Example:- Available indices : 0 1 2 3 4 5
1st Op: Find 2nd available index Ans: 1 Now available Indices: 0 2 3 4 5
2nd Op: Find 3rd available Index Ans: 3
Now available indices: 0 2 4 5
I implemented a segment tree to solve this and then applied binary search to find the index where the SUM=INDEX WE NEED TO FIND.

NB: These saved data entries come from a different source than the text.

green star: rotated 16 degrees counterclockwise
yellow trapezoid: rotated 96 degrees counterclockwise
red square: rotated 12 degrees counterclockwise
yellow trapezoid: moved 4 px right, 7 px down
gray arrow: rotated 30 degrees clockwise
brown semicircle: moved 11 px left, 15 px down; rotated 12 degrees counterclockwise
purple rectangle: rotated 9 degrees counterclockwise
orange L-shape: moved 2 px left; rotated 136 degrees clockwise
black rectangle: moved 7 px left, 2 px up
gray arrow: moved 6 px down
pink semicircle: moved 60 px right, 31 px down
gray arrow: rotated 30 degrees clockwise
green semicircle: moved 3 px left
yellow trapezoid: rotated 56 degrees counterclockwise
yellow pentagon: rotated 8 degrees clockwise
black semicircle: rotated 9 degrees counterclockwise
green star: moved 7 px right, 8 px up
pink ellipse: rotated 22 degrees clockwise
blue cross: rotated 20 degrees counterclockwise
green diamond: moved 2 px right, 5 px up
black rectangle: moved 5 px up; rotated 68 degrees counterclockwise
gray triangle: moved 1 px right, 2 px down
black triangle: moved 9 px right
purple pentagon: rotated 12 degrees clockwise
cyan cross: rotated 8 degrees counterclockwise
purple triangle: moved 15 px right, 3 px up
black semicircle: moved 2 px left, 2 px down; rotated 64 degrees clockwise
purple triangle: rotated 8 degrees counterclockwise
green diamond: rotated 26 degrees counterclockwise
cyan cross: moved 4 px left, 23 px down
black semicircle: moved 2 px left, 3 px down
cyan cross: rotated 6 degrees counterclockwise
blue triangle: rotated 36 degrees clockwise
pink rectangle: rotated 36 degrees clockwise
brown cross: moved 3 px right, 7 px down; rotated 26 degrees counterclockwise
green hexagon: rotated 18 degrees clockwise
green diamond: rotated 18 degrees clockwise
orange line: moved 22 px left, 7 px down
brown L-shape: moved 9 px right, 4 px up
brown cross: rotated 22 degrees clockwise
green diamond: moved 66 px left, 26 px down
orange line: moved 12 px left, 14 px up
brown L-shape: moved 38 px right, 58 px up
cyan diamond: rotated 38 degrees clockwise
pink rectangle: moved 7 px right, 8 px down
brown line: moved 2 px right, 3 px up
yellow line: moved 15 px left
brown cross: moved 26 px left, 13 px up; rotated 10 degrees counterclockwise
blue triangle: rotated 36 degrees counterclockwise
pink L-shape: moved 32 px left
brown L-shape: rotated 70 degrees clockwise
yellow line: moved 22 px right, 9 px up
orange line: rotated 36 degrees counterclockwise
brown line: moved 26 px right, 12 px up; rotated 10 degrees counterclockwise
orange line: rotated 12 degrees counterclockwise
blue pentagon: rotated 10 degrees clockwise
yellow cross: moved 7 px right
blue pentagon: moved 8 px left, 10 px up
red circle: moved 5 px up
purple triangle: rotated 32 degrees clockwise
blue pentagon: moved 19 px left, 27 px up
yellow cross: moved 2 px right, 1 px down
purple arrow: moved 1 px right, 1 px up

I just built a SUM segment tree,set the value of each node to 1, and then found the sum of segments. After each operation, I set the used index to 0 and then just updated my segment tree as such:
// I built the SUM segment tree with each value in the array set as 1 and then calculated the SUM of SEGMENTS
int lo=0;
int hi=n-1;
int ffns=hi;
while(lo<=hi){
int mid=(lo+hi)/2;
int p=query(1,0,n-1,0,mid); //the query command which returns the sum of the segment
if(p<v[i].second+1){
lo=mid+1;
}
else{
hi=mid-1;
ffns=mid;
}
}
fns[ffns]=v[i].first;
update(1,0,n-1,ffns,0); // update just sets the value of the index which we found to 0
However, I feel like I could remove the binary search part and just implement the segment tree in such a way that it helps me find the kth available index without having to use binary search.